The leaders of dozens of African nations are in Beijing this week for a major China-Africa cooperation summit that takes place every three years. African leaders have come away from these meetings in the past with billions of dollars in investment commitments from China.
This year, China is expected to use the meeting, which began today (Sep. 3), to address concerns over transparency around its loans to African countries, and over the trade deficit they are racking up with China. At a business forum today, Chinese president Xi Jinping said China’s financing to Africa was not about “vanity projects” (paywall) but about “bottlenecks to development.”
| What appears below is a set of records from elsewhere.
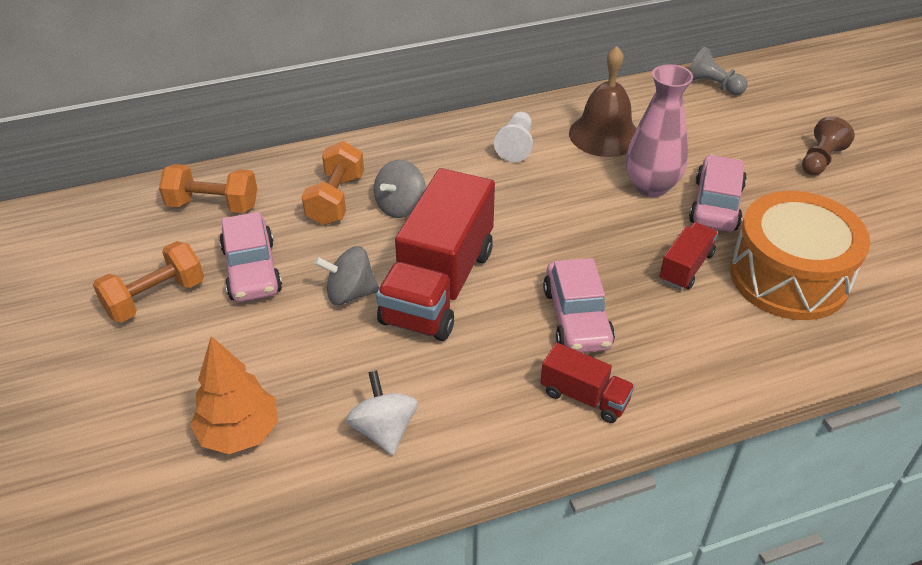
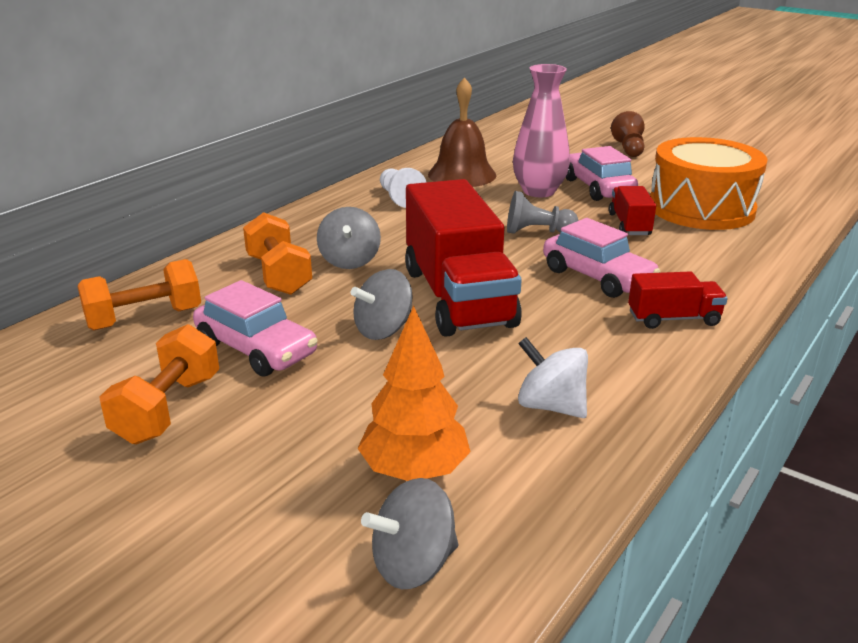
camera: 35 degrees left, 15 degrees down
(167, 502) = (413, 564): none -> grey spinning top
(713, 85) = (502, 132): grey pawn -> grey pawn (537, 232)

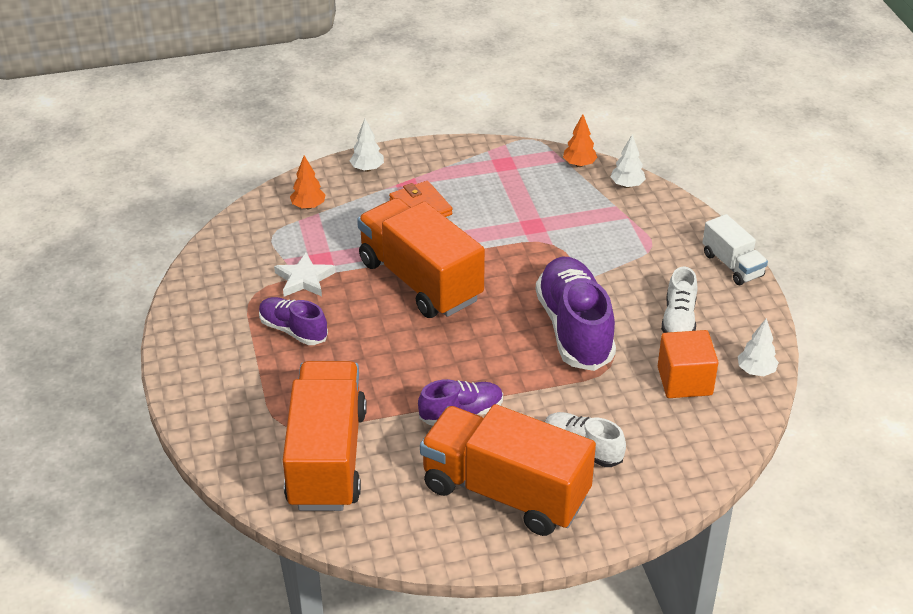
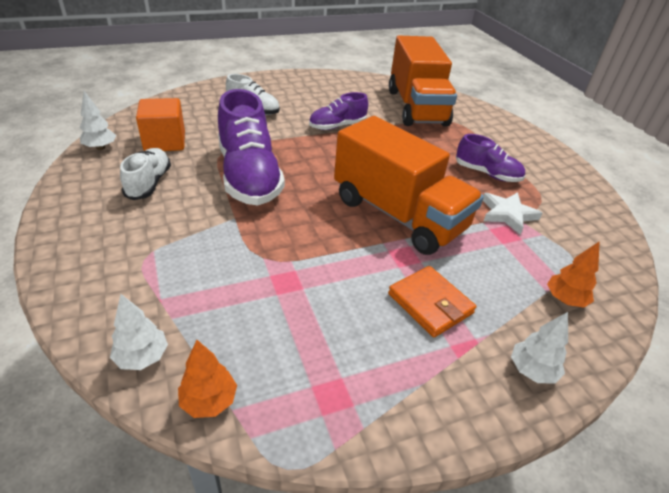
camera: 170 degrees right, 0 degrees up
(505, 492) = (303, 93): orange truck -> none
(732, 265) = (58, 237): white truck -> none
The summit falls ahead of the fifth anniversary of a speech by Xi, where he unveiled his vision for a global infrastructure “Belt and Road” plan to foster trade, which has spurred an increase in lending for construction projects to developing countries all around the world.
But this week’s Forum on China-Africa Cooperation also comes amid growing concerns over the costs of being part of the Belt and Road grand plan, with Malaysia’s newly elected prime minister, for example, pushing back vocally against Chinese-funded projects it called too costly. Sri Lanka, for example, is left heavily in debt (paywall) because of its inability to repay Chinese loans for a port project, and in December gave China a 99-year lease and a 70% stake in the port in return.
Commentators in some African countries and think tanks have expressed worries about more countries ending up like Sri Lanka, and forced to cede control of key assets.
In an editorial in Kenya’s Daily Nation earlier this year, columnist Jaindi Kisero wrote: ”The Chinese will readily offer you infrastructure loans but you will only start feeling the pinch when the time for servicing the debt comes calling — and you realize that your economy is not raising enough dollars to repay it. If you are in doubt that we are gradually sinking into the Chinese debt trap, just grab a copy of the budget documents.” China is now Kenya’s largest bilateral creditor, accounting for 72% of foreign loans to the African nation.
Meanwhile, South Africa’s deeply indebted Eskom power utility, which provides nearly all the country’s energy, signed a $2.5 billion loan from China in July, while the country’s president Cyril Ramaphosa is also looking to China to help with a stimulus package.
According to the Washington-based think-tank Heritage Foundation, many countries in the continent have taken on substantial new external debt in the last five years, leading debt levels to cross 50% of GDP, a threshold that some economists believe developing economies should remain below. Citing World Bank research, the think tank said a dozen sub-Saharan countries are experiencing debt distress or at high risk of it, up from seven in 2013. It also noted that China has made considerable new loans over that time period.
A report from the Center for Global Development (pdf), also based in Washington, pinpointed eight countries globally as being in danger of debt distress from Chinese financing, including Djibouti, where China has its only overseas military base and has financed an amount equivalent to 75% of the country’s GDP. John Hopkins University’s China-Africa Research Initiative (pdf) found Chinese loans to be a significant contributor to debt distress in three countries: the Republic of Congo, Zambia, and Djibouti.
China’s foreign ministry has criticized the idea that Beijing is doing anything different than other developed nations that lend.
“None of the African countries has once complained about being trapped in debt crisis because of their cooperation with China. On the contrary, many leaders of African countries have appraised China’s investment and financing cooperation with them and are looking forward to greater cooperation with China in this respect,” said foreign ministry spokeswoman Hua Chunying last week, noting that from 2000 to 2016, Chinese loans accounted for 1.8% of Africa’s foreign debt. “Why the money is sweet ‘money pie’ when it is offered by the Western countries but a dark ‘money trap’ when offered by China?”